The change currently happening is at such a fast paced extent, that agile teams need to be adaptive and fast also at forming and adjusting when new members join an existing team or ta change in the type of work they do and capabilities they need to deliver. The resilience of using existing formed teams is that they can self organise and quickly adapt and respond and this is one of the key benefits of an agile approach. .
As a result the focus on leadership and managers is about how to help build resilience and support teams through to the other side of this rapid change rather than trying to arbitrarily swap people in and out of teams.
Bring the work to the team not the people to the work
As Mike Cohn puts it…. a team who has been together for a while will always outperform new teams.
Long Lived Agile Teams
Long lived agile teams have the advantage of being stable and more predictability in delivery and productivity. It takes a long time to form and get the know who to work together and collaborate to develop as a team and work as a team. Over time stronger behavioral and working dynamics, higher levels of transparency that favor trust and collaboration among its members when facing complexity drives increased levels of performance.
We know from the research that any changes to the team can potentially lead to a drop in performance and that adding or moving team members breaks stability and forces the team to review its dynamics and create new ones: this produces inefficiencies, reducing motivation.
How long should a team stay together?
Changing team composition frequently wreaks havoc on predictions made with velocity. It takes time to gel as a team. To really see a benefit, it takes at least two to three months to maximise the benefits of working together as a team.
When the team have been together for awhile, there tends to be a sync where each member knows the relative strengths and capabilities of each other and works together to achieve goals. This is a connectedness that is so important for high performing teams.

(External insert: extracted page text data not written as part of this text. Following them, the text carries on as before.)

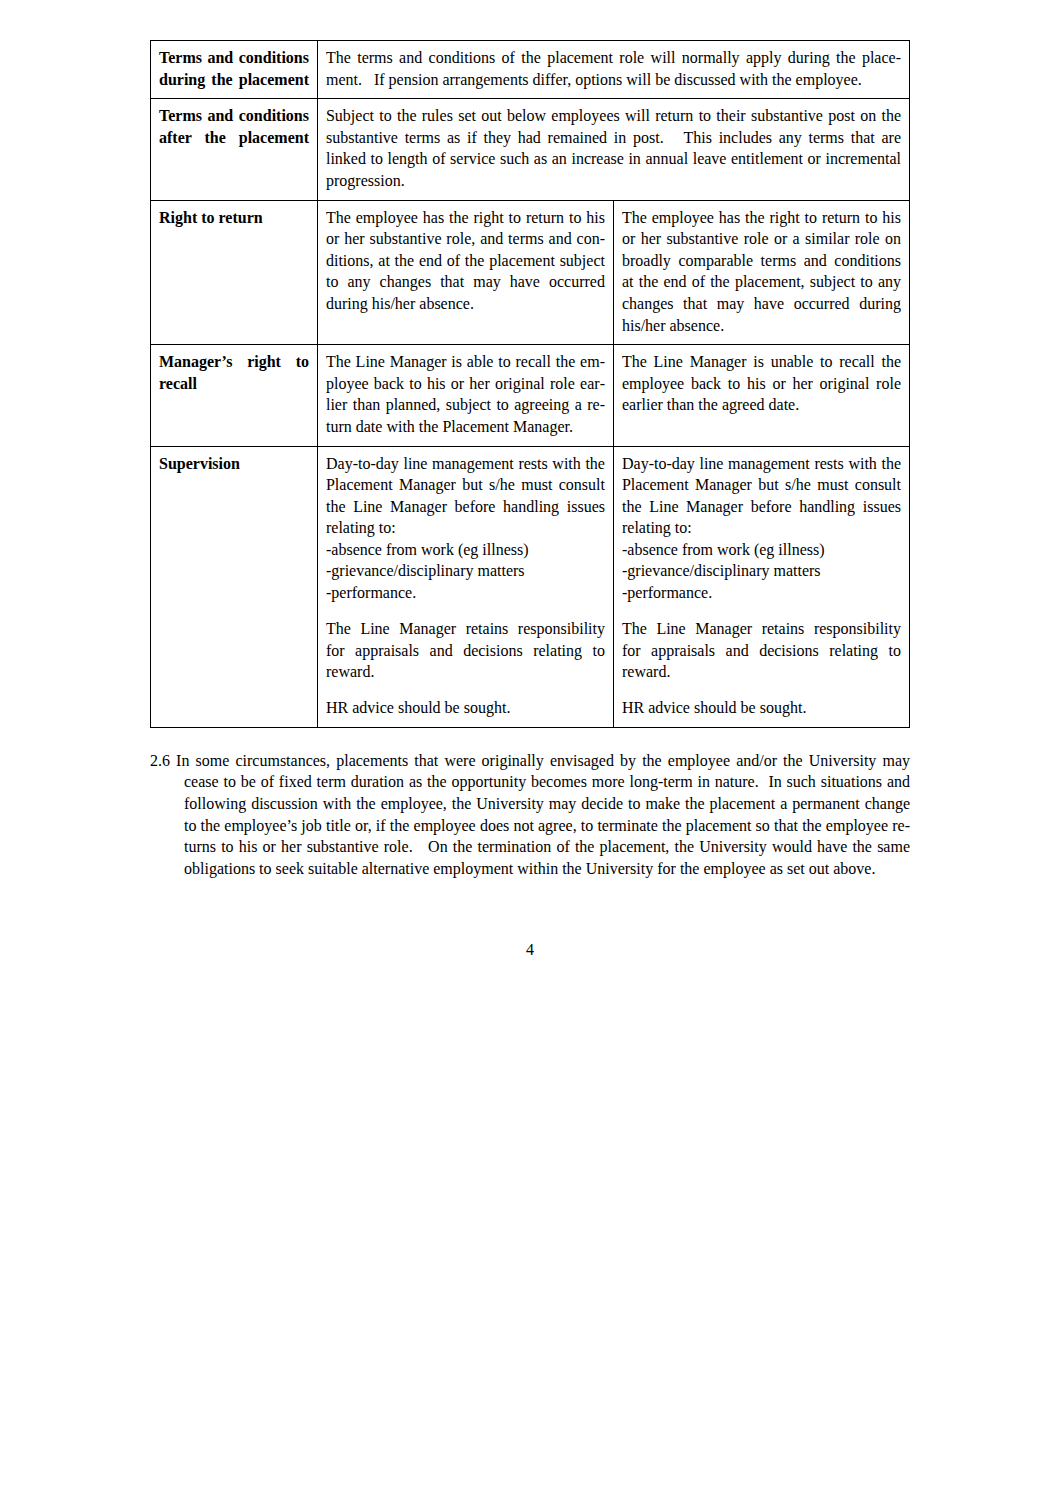| Terms and conditions during the placement | The terms and conditions of the placement role will normally apply during the placement. If pension arrangements differ, options will be discussed with the employee. |
| Terms and conditions after the placement | Subject to the rules set out below employees will return to their substantive post on the substantive terms as if they had remained in post. This includes any terms that are linked to length of service such as an increase in annual leave entitlement or incremental progression. |
| Right to return | The employee has the right to return to his or her substantive role, and terms and conditions, at the end of the placement subject to any changes that may have occurred during his/her absence. | The employee has the right to return to his or her substantive role or a similar role on broadly comparable terms and conditions at the end of the placement, subject to any changes that may have occurred during his/her absence. |
| Manager’s right to recall | The Line Manager is able to recall the employee back to his or her original role earlier than planned, subject to agreeing a return date with the Placement Manager. | The Line Manager is unable to recall the employee back to his or her original role earlier than the agreed date. |
| Supervision | Day-to-day line management rests with the Placement Manager but s/he must consult the Line Manager before handling issues relating to: -absence from work (eg illness) -grievance/disciplinary matters -performance. The Line Manager retains responsibility for appraisals and decisions relating to reward. HR advice should be sought. | Day-to-day line management rests with the Placement Manager but s/he must consult the Line Manager before handling issues relating to: -absence from work (eg illness) -grievance/disciplinary matters -performance. The Line Manager retains responsibility for appraisals and decisions relating to reward. HR advice should be sought. |
2.6 In some circumstances, placements that were originally envisaged by the employee and/or the University may cease to be of fixed term duration as the opportunity becomes more long-term in nature. In such situations and following discussion with the employee, the University may decide to make the placement a permanent change to the employee’s job title or, if the employee does not agree, to terminate the placement so that the employee returns to his or her substantive role. On the termination of the placement, the University would have the same obligations to seek suitable alternative employment within the University for the employee as set out above.
4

Agile mindset and principles
Maintaining a focus on an agile mindset, principles and values will equip agile teams with the capability to self organise and work out as a team, how to address issues and problems as they arise. Focusing on principles will also help them to build resilience and be able to quickly shift gear and respond to changes in new priority work and learn to inspect and adapt each sprint to promote continuous learning through regular feedback loops. without losing momentum to deliver against tight deadlines and critical pathways.